The Old Generation is collected by the Mark-Sweep-Compact collector. This is a much more involved process:

  1. Marking: The collector traverses the object graph starting from roots (stack, global objects, etc.) and marks all reachable objects as live. V8 uses Incremental Marking and Concurrent Marking to do most of this work while the main JavaScript thread is running, minimizing pause times.
  2. Sweeping: The collector scans the heap and adds memory occupied by dead objects (unmarked) to free lists, making it available for future allocations. This can also be done concurrently.
  3. Compaction: Over time, the old generation can become fragmented. The collector may choose to compact certain pages by moving live objects together and updating pointers, to create large contiguous free spaces.

Write Barriers

To support generational GC and incremental marking without scanning the entire heap, V8 uses Write Barriers. A write barrier is code emitted for heap stores like host.field = value to inform the GC about changes to the object graph.

The write barrier serves three main purposes (as detailed in src/heap/WRITE_BARRIER.md):

  1. Generational Barrier (Old-to-New): Records references from the Old Generation to the Young Generation in a Remembered Set (OLD_TO_NEW). This allows the Scavenger to find live young objects without scanning the whole old generation. This barrier is always enabled.
  2. Marking Barrier: Prevents "black-to-white" references during incremental or concurrent marking. If a black (already traced) object is updated to point to a white (untraced) object, the marking barrier ensures the target object is marked or pushed to the worklist.
  3. Evacuation Barrier (Old-to-Old): Records references between old objects when the target resides on an evacuation candidate page, to update pointers after compaction.

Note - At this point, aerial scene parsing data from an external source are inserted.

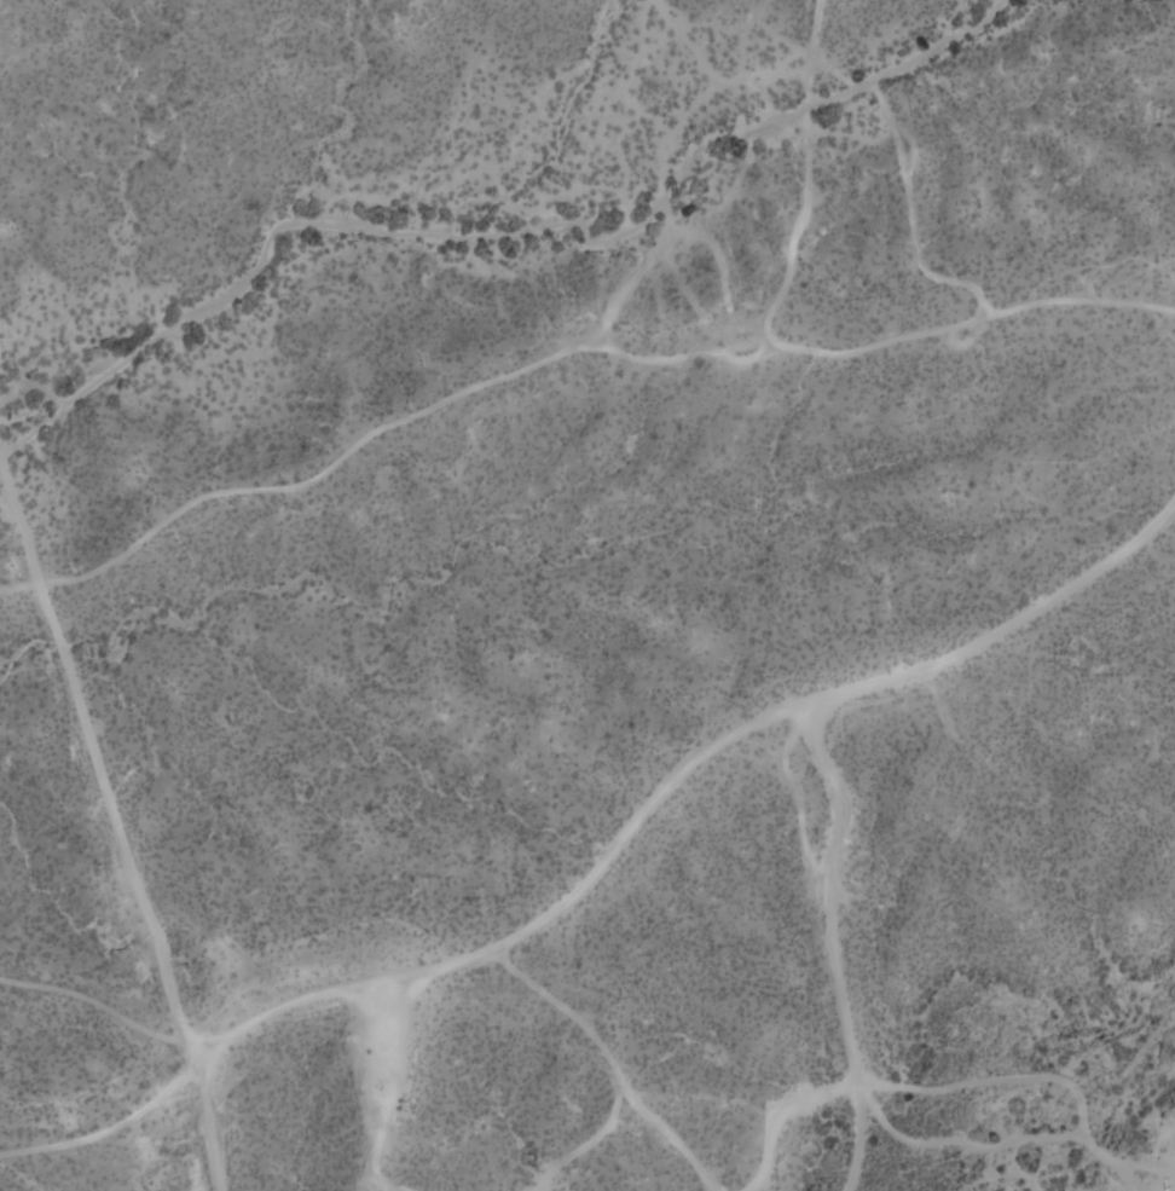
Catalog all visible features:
road: (810, 44)
road: (910, 221)
road: (961, 344)
road: (561, 350)
road: (115, 817)
road: (602, 860)
road: (852, 1074)
road: (379, 1096)
road: (857, 1139)

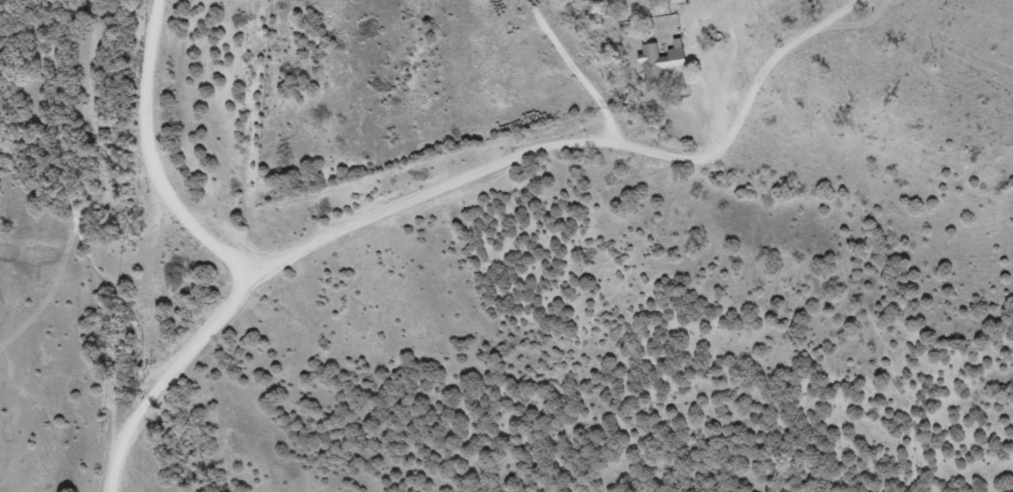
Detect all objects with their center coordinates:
building: (655, 65)
road: (528, 184)
road: (203, 246)
road: (261, 270)

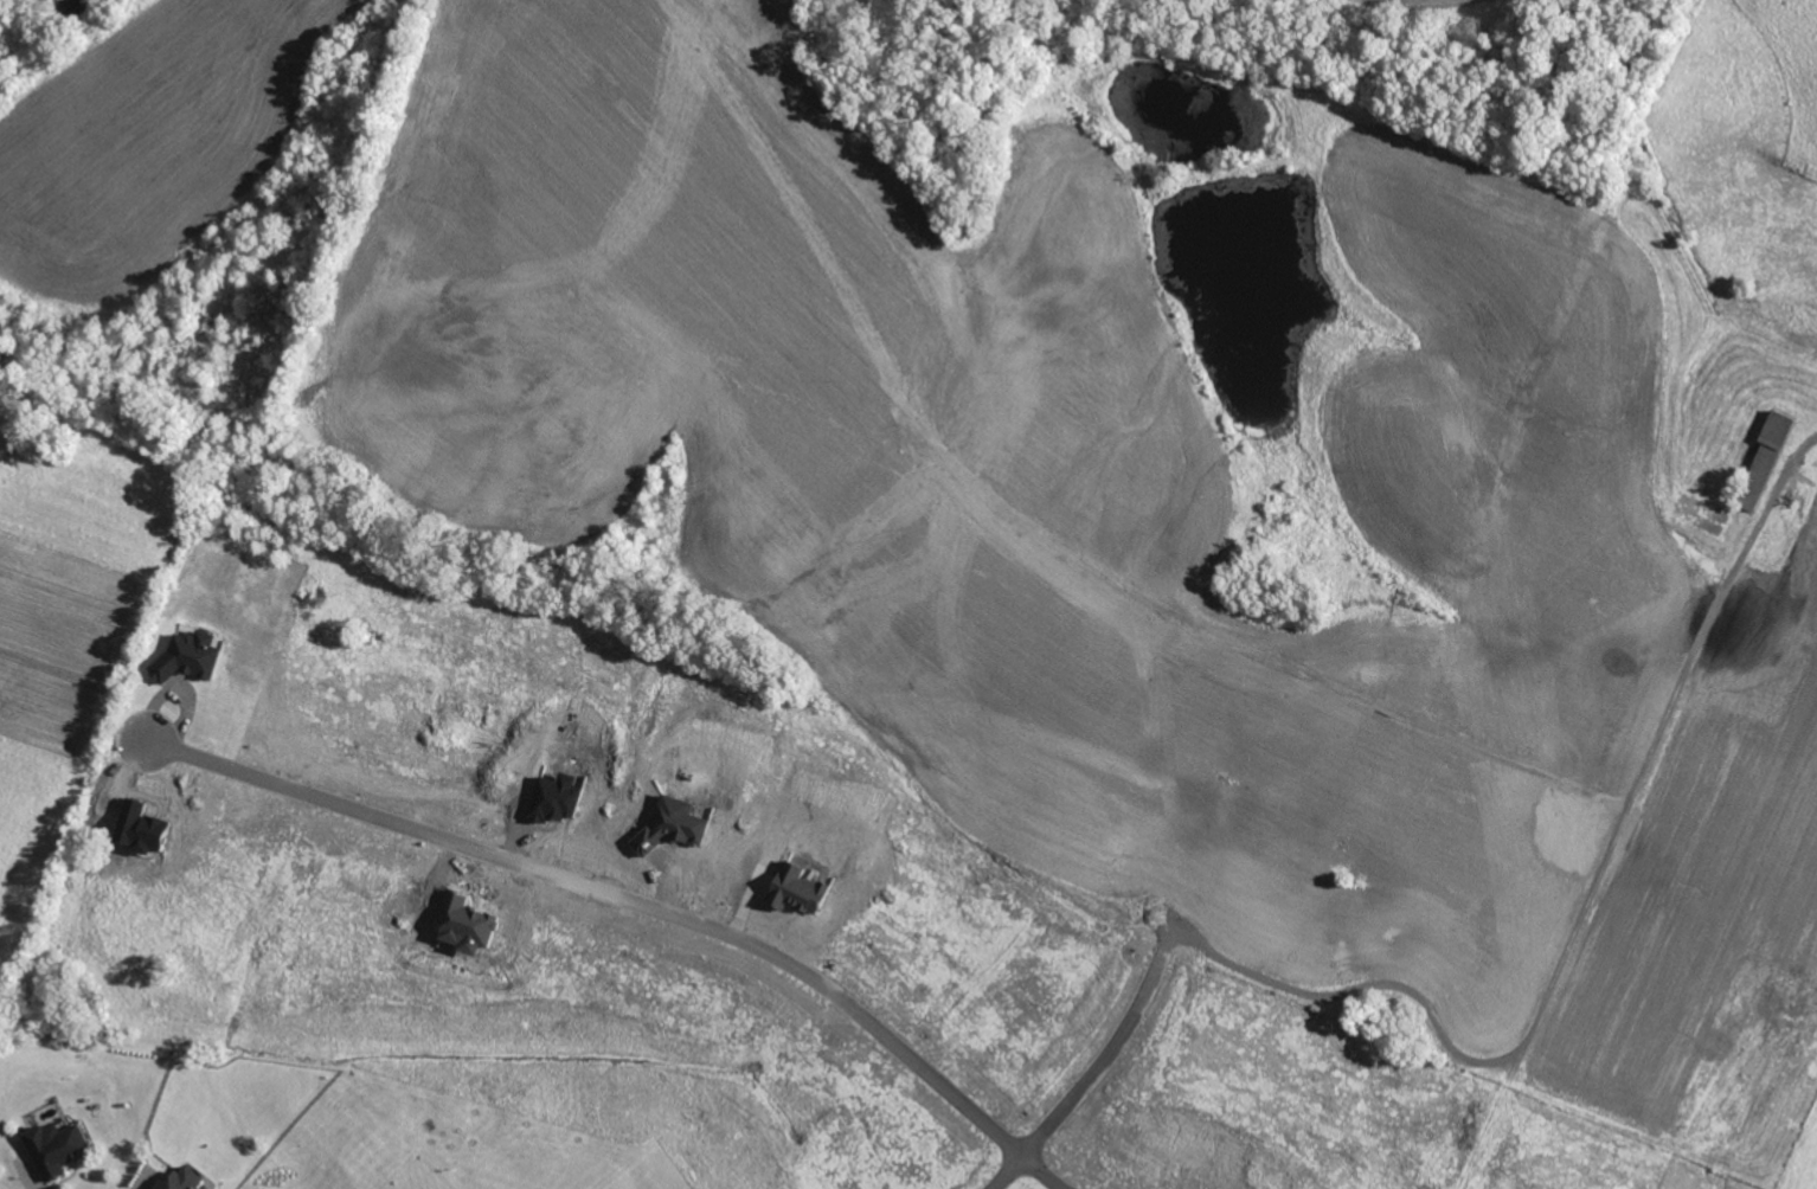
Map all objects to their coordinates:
building: (1762, 462)
building: (186, 657)
road: (633, 904)
road: (1576, 924)
road: (1093, 1072)
building: (53, 1149)
building: (179, 1180)

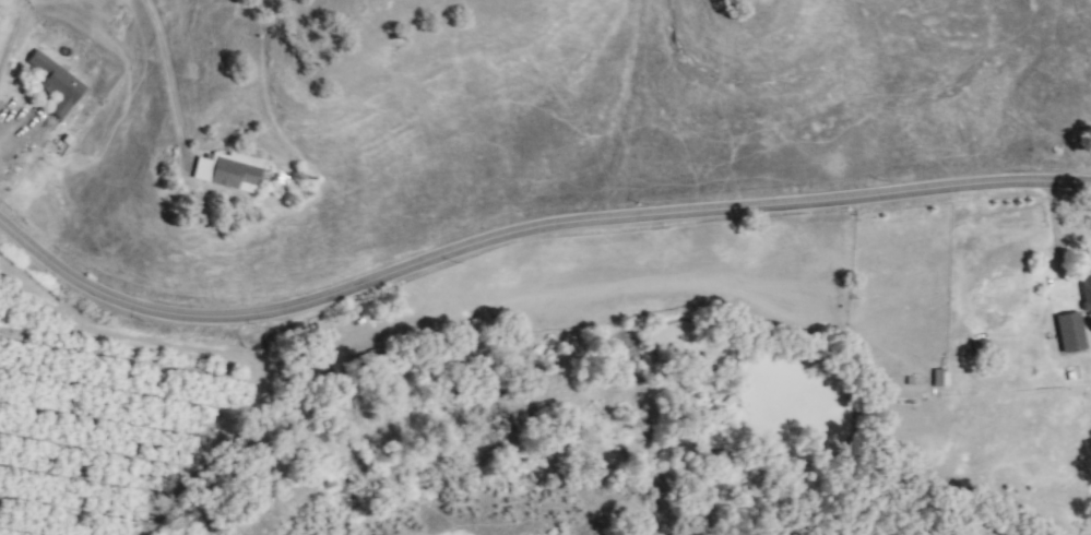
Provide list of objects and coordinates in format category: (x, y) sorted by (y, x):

Eliminating Write Barriers

Write barriers add overhead, so V8 eliminates them when safe:

  • Smi or Read-Only: Storing a Smi or a pointer to a read-only object never needs a barrier.
  • Initializing Stores: Storing into the most recently allocated young object (before any potential GC point) does not need a barrier.

Concurrent and Parallel GC

To achieve low latency, V8 heavily utilizes background threads:

  • Parallel: The main thread and worker threads do GC work at the same time (e.g., Parallel Scavenge).
  • Concurrent: Worker threads do GC work while the main thread is running JavaScript (e.g., Concurrent Marking and Sweeping).